Gone, but making a unwelcome comeback?

Britain no longer deploys nuclear weapons on submarines or surface vessels at sea during peacetime, thanks in part to our Nuclear Free Seas campaign, which pursued the goal of removing nukes from submarines and surface ships in the 80s and 90s.

In 1991, the US and Soviet Union agreed to remove submarine launched cruise missiles from ocean deployment, though each did so through a unilateral pledge and made no binding agreements. The US Navy has ever since maintained the ability to restore Tomahawk nuclear missiles to their attack submarines on 30 days notice.

The US Navy has recently proposed phasing out the Tomahawk capability. But on December 2nd it came to light in an obscure defence magazine, Inside the Navy, that the US Navy has now been instructed by Donald Rumsfeld's Department of Defense to maintain this cold-war capability.

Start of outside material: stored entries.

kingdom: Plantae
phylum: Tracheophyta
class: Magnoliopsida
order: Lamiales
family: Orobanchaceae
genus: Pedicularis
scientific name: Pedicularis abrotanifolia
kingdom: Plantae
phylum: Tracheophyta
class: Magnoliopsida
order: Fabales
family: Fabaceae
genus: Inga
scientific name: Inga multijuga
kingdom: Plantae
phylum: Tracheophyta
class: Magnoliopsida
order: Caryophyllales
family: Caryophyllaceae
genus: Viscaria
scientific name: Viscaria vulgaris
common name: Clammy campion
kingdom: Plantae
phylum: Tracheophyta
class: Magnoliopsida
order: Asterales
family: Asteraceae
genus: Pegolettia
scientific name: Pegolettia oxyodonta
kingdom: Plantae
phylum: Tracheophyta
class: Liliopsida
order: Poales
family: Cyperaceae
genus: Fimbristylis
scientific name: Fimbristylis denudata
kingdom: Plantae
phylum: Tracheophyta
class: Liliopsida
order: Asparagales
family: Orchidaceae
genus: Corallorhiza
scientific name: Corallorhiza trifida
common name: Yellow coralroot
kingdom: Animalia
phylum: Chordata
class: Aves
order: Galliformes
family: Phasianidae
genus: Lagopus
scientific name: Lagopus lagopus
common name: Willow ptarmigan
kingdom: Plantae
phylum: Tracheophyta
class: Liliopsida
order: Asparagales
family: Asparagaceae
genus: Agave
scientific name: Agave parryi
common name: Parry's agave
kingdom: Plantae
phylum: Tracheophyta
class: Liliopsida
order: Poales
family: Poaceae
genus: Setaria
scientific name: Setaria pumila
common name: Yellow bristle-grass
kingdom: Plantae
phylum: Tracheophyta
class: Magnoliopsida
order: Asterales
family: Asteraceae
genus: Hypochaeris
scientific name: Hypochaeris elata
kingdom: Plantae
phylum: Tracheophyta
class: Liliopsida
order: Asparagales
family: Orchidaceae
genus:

And hard on the heels of that decision, the UK has announced that they will not be phasing out their own sea-based system, the Trident missile, but will instead replace it with new weapons not yet defined.

The US has recently approved funds for research and development of "mini-nukes" -- small nuclear weapons designed to be used in battlefield scenarios, which make the prospect of the use of nuclear weapons during wartime far more likely.

"Nuclear weapons don't belong on planet Earth, but they particularly don't belong at sea," says Peden. "Missiles on the oceans again would represent a major escalation of dangerous arms and an increase in the chances of nuclear accidents. That's not buying increased security -- that's a ticket back in time to a far more dangerous world."